Не исключено, что Сталин готов был договориться с Парижем о союзе на условиях признания советской сферы влияния в Восточной Европе, выторгованной по договору Риббентропа — Молотова, чтобы ударить Гитлеру в спину, в почти неприкрытый Восточный фронт. Но быстрое и неожиданное поражение Франции летом 1940 года явил ось для Молотова ударом и сделало немедленный удар по Германии неактуальным. Поражение Франции полностью изменило политическую ситуацию на Европейском континенте.

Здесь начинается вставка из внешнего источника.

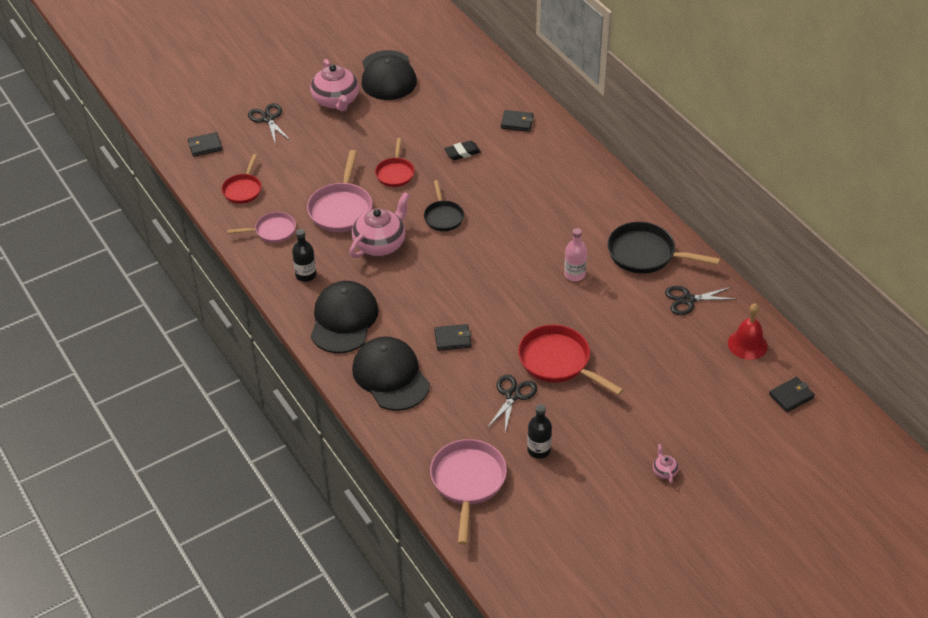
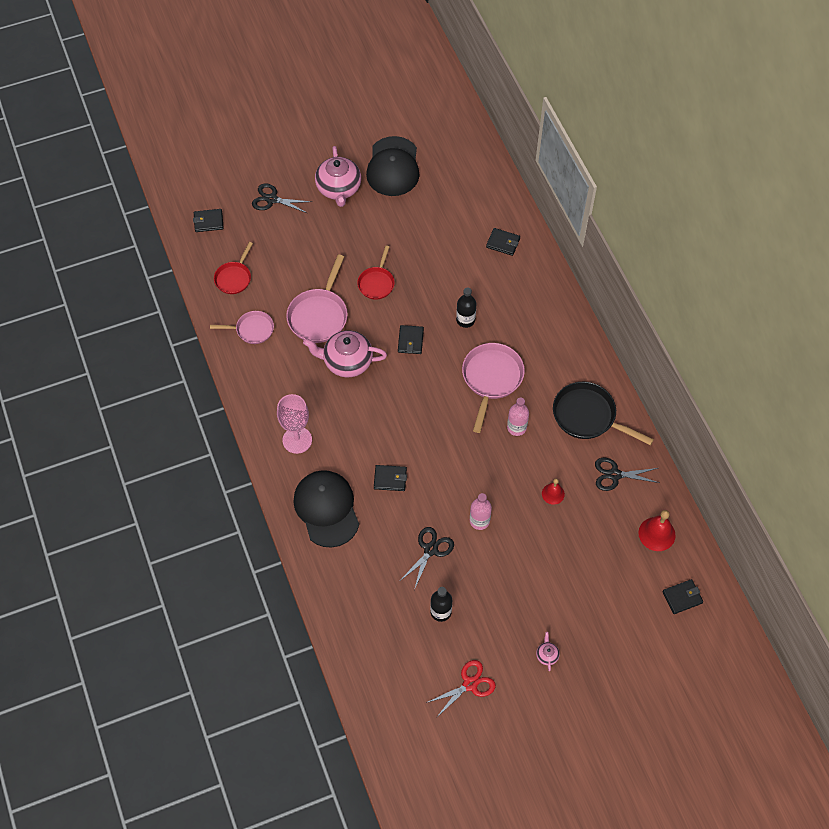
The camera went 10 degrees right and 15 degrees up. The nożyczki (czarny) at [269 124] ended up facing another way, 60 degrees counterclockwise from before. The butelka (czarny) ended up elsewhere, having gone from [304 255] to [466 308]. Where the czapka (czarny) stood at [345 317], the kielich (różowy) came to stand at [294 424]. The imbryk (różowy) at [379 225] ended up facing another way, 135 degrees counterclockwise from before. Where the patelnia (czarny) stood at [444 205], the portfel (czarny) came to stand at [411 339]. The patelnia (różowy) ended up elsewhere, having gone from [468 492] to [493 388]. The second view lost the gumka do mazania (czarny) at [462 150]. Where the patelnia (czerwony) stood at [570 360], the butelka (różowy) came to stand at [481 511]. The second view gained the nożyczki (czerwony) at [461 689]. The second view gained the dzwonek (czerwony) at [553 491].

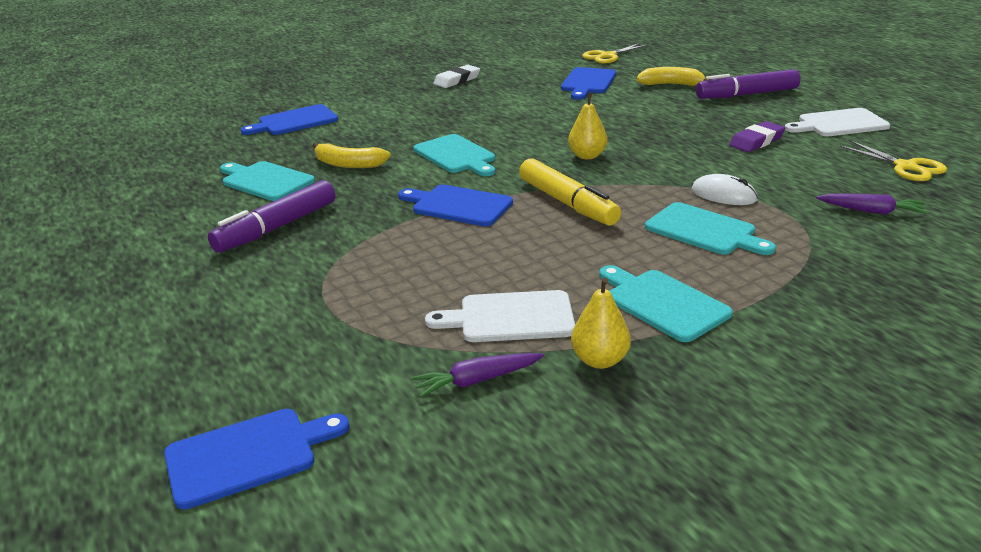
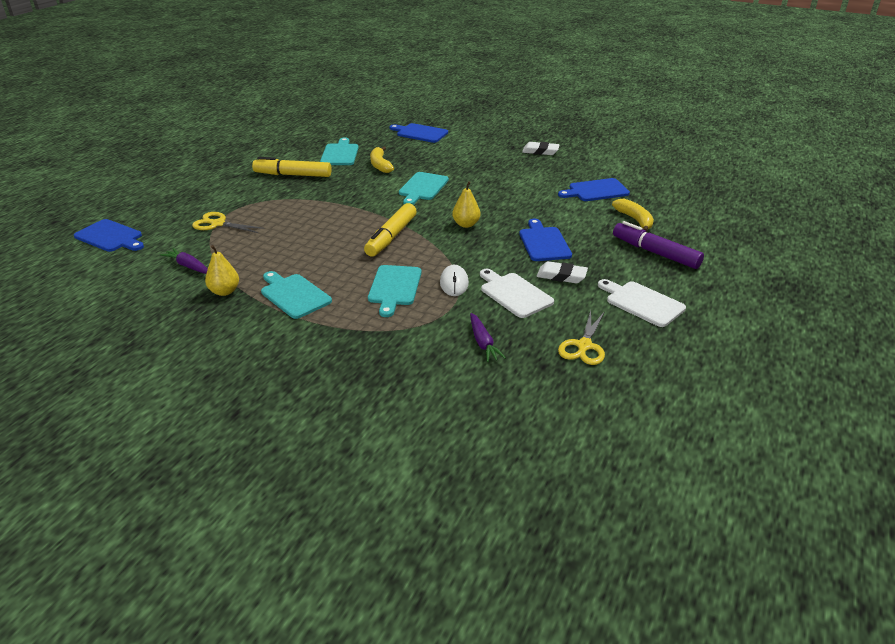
The camera went 55 degrees right and 5 degrees up. What was the flamaster (fioletowy) at [271 216] turned into the flamaster (żółty) at [292 167]. The deska do krojenia (niebieski) ended up elsewhere, having gone from [455 205] to [545 240]. The deska do krojenia (biały) ended up elsewhere, having gone from [500 316] to [517 293]. The nożyczki (żółty) ended up elsewhere, having gone from [615 53] to [228 222]. The deska do krojenia (turkusowy) at [666 303] ended up facing another way, 60 degrees counterclockwise from before. What was the gumka do mazania (fioletowy) at [757 136] turned into the gumka do mazania (biały) at [562 272].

12—14 ноября 1940 года Молотов побывал в Германии, где вел переговоры с Риббентропом и Гитлером об урегулировании спорных проблем в отношениях между двумя странами и возможности заключения союза. В первый день переговоров Молотова в Берлине произошел любопытный казус. Вот что вспоминает Валентин Бережков, впервые работавший тогда в качестве молотовского переводчика:
«На переговорах в имперской канцелярии с германской стороны участвовали Гитлер и Риббентроп, а также два переводчика — Шмидт и Хильгер. С советской стороны — Молотов и Деканозов и тоже два переводчика — Павлов и автор этих строк. В первый день переговоров, после второй беседы с Гитлером, в имперской канцелярии был устроен прием. Молотов взял с собой Павлова, а мне поручил подготовить проект телеграммы в Москву. В то время не было магнитофонов, стенографистов на переговоры вообще не приглашали, и переводчику надо было по ходу беседы делать в свой блокнот пометки.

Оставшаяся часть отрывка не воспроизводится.